● Directions
Set down the lines of every record below word for word, and leave the pictures out of your answer.

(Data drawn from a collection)
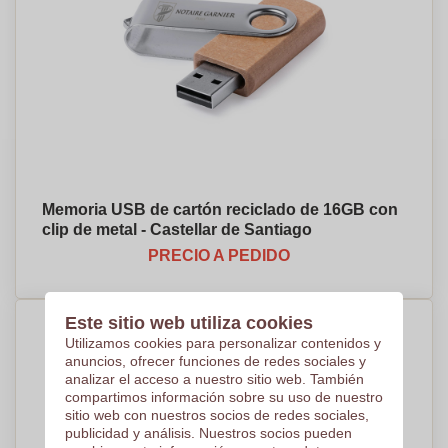
Memoria USB de cartón reciclado de 16GB con
clip de metal - Castellar de Santiago
PRECIO A PEDIDO
Este sitio web utiliza cookies
Utilizamos cookies para personalizar contenidos y
anuncios, ofrecer funciones de redes sociales y
analizar el acceso a nuestro sitio web. También
compartimos información sobre su uso de nuestro
sitio web con nuestros socios de redes sociales,
publicidad y análisis. Nuestros socios pueden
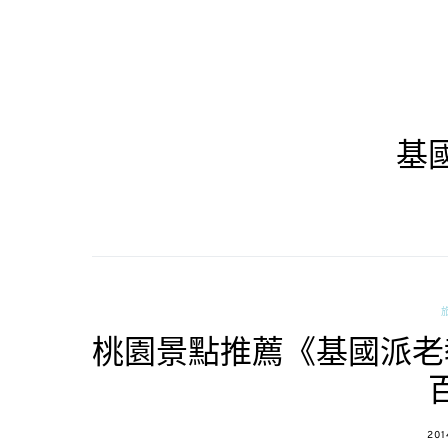
基
桃園景點推薦《基國派老
POS
201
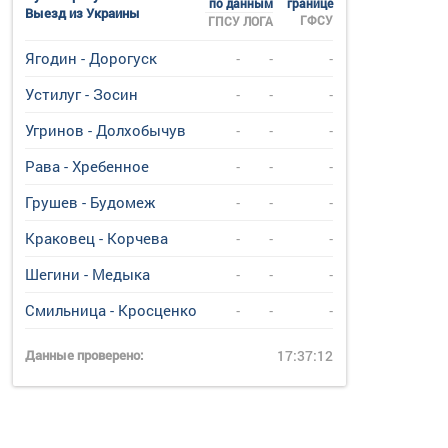
по данным
границе
Выезд из Украины
ГФСУ
ГПСУ
ЛОГА
Ягодин - Дорогуск
-
-
-
Устилуг - Зосин
-
-
-
Угринов - Долхобычув
-
-
-
Рава - Хребенное
-
-
-
Грушев - Будомеж
-
-
-
Краковец - Корчева
-
-
-
Шегини - Медыка
-
-
-
Смильница - Кросценко
-
-
-
Данные проверено:
17:37:12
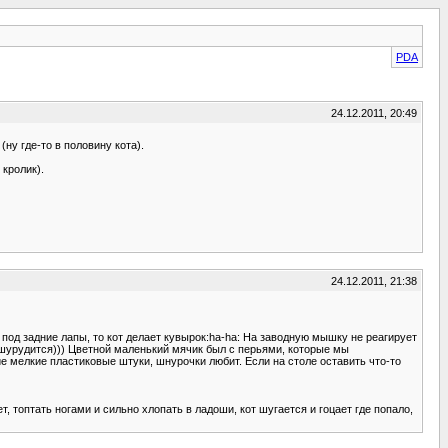
PDA
24.12.2011, 20:49
ну где-то в половину кота).
 кролик).
24.12.2011, 21:38
у под задние лапы, то кот делает кувырок:ha-ha: На заводную мышку не реагирует
и шурудится))) Цветной маленький мячик был с перьями, которые мы
ие мелкие пластиковые штуки, шнурочки любит. Если на столе оставить что-то
т, топтать ногами и сильно хлопать в ладоши, кот шугается и гоцает где попало,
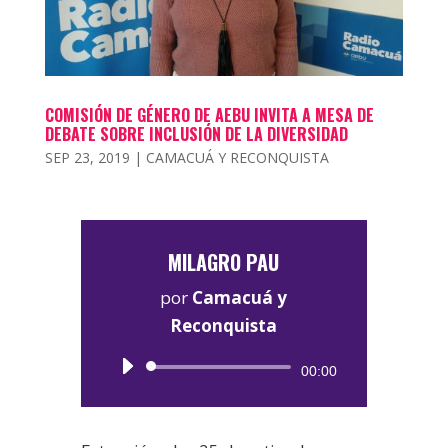
COMISIÓN DE GÉNERO DE AEBU INVITA A MESA DE
DEBATE SOBRE INCLUSIÓN DE LA DIVERSIDAD
SEP 23, 2019
|
CAMACUÁ Y RECONQUISTA
MILAGRO PAU
por
Camacuá y
Reconquista
Reproductor
00:00
de
audio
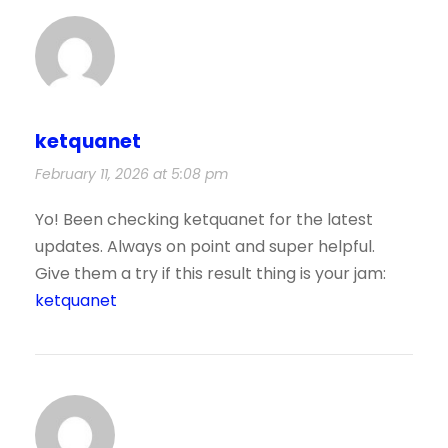
ketquanet
February 11, 2026 at 5:08 pm
Yo! Been checking ketquanet for the latest
updates. Always on point and super helpful.
Give them a try if this result thing is your jam:
ketquanet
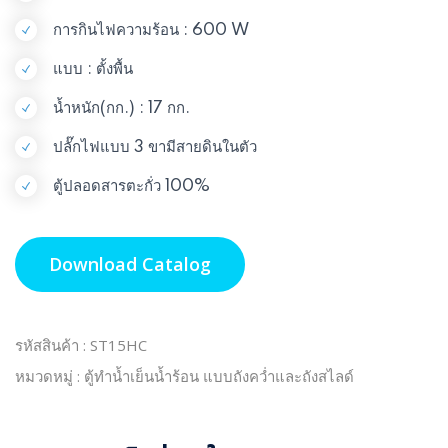
การกินไฟความร้อน : 600 W
แบบ : ตั้งพื้น
น้ำหนัก(กก.) : 17 กก.
ปลั๊กไฟแบบ 3 ขามีสายดินในตัว
ตู้ปลอดสารตะกั่ว 100%
Download Catalog
รหัสสินค้า : ST15HC
หมวดหมู่ : ตู้ทำน้ำเย็นน้ำร้อน แบบถังคว่ำและถังสไลด์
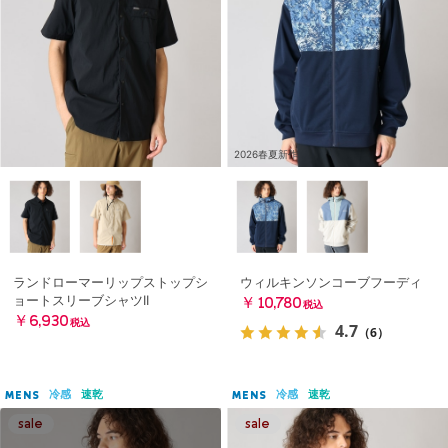
2026春夏新作
ランドローマーリップストップシ
ウィルキンソンコーブフーディ
ョートスリーブシャツII
￥10,780
税込
￥6,930
税込
4.7
（6）
冷感
速乾
冷感
速乾
MENS
MENS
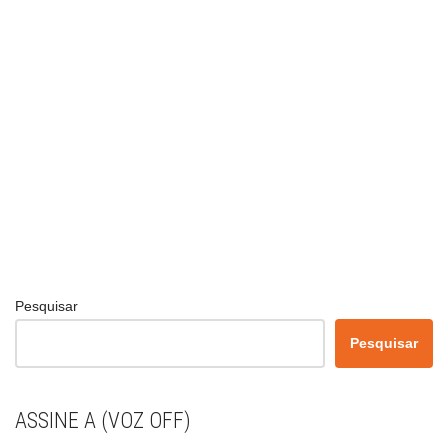
Pesquisar
Pesquisar
ASSINE A (VOZ OFF)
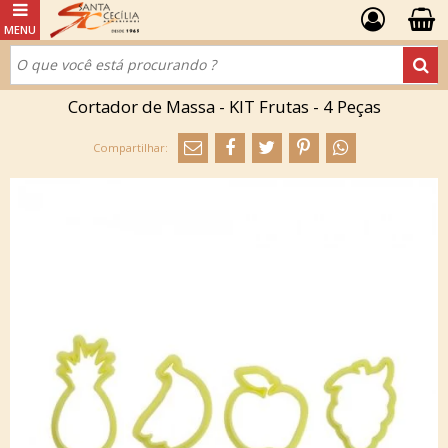
Cortador de Massa - KIT Frutas - 4 Peças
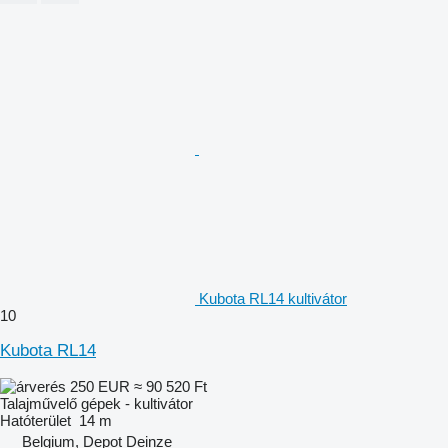
Kubota RL14 kultivátor
10
Kubota RL14
250 EUR
≈ 90 520 Ft
Talajművelő gépek - kultivátor
Hatóterület
14 m
Belgium, Depot Deinze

● Response below
Memoria USB de cartón reciclado de 16GB con
clip de metal - Castellar de Santiago
PRECIO A PEDIDO
Este sitio web utiliza cookies
Utilizamos cookies para personalizar contenidos y
anuncios, ofrecer funciones de redes sociales y
analizar el acceso a nuestro sitio web. También
compartimos información sobre su uso de nuestro
sitio web con nuestros socios de redes sociales,
publicidad y análisis. Nuestros socios pueden
基
桃園景點推薦《基國派老
POS
201
по данным
границе
Выезд из Украины
ГФСУ
ГПСУ
ЛОГА
Ягодин - Дорогуск
-
-
-
Устилуг - Зосин
-
-
-
Угринов - Долхобычув
-
-
-
Рава - Хребенное
-
-
-
Грушев - Будомеж
-
-
-
Краковец - Корчева
-
-
-
Шегини - Медыка
-
-
-
Смильница - Кросценко
-
-
-
Данные проверено:
17:37:12
PDA
24.12.2011, 20:49
ну где-то в половину кота).
 кролик).
24.12.2011, 21:38
у под задние лапы, то кот делает кувырок:ha-ha: На заводную мышку не реагирует
и шурудится))) Цветной маленький мячик был с перьями, которые мы
ие мелкие пластиковые штуки, шнурочки любит. Если на столе оставить что-то
т, топтать ногами и сильно хлопать в ладоши, кот шугается и гоцает где попало,
COMISIÓN DE GÉNERO DE AEBU INVITA A MESA DE
DEBATE SOBRE INCLUSIÓN DE LA DIVERSIDAD
SEP 23, 2019
|
CAMACUÁ Y RECONQUISTA
MILAGRO PAU
por
Camacuá y
Reconquista
Reproductor
00:00
de
audio
ketquanet
February 11, 2026 at 5:08 pm
Yo! Been checking ketquanet for the latest
updates. Always on point and super helpful.
Give them a try if this result thing is your jam:
ketquanet
การกินไฟความร้อน : 600 W
แบบ : ตั้งพื้น
น้ำหนัก(กก.) : 17 กก.
ปลั๊กไฟแบบ 3 ขามีสายดินในตัว
ตู้ปลอดสารตะกั่ว 100%
Download Catalog
รหัสสินค้า : ST15HC
หมวดหมู่ : ตู้ทำน้ำเย็นน้ำร้อน แบบถังคว่ำและถังสไลด์
2026春夏新作
ランドローマーリップストップシ
ウィルキンソンコーブフーディ
ョートスリーブシャツII
￥10,780
税込
￥6,930
税込
4.7
（6）
冷感
速乾
冷感
速乾
MENS
MENS
Pesquisar
Pesquisar
ASSINE A (VOZ OFF)
Cortador de Massa - KIT Frutas - 4 Peças
Kubota RL14 kultivátor
10
Kubota RL14
250 EUR
≈ 90 520 Ft
Talajművelő gépek - kultivátor
Hatóterület
14 m
Belgium, Depot Deinze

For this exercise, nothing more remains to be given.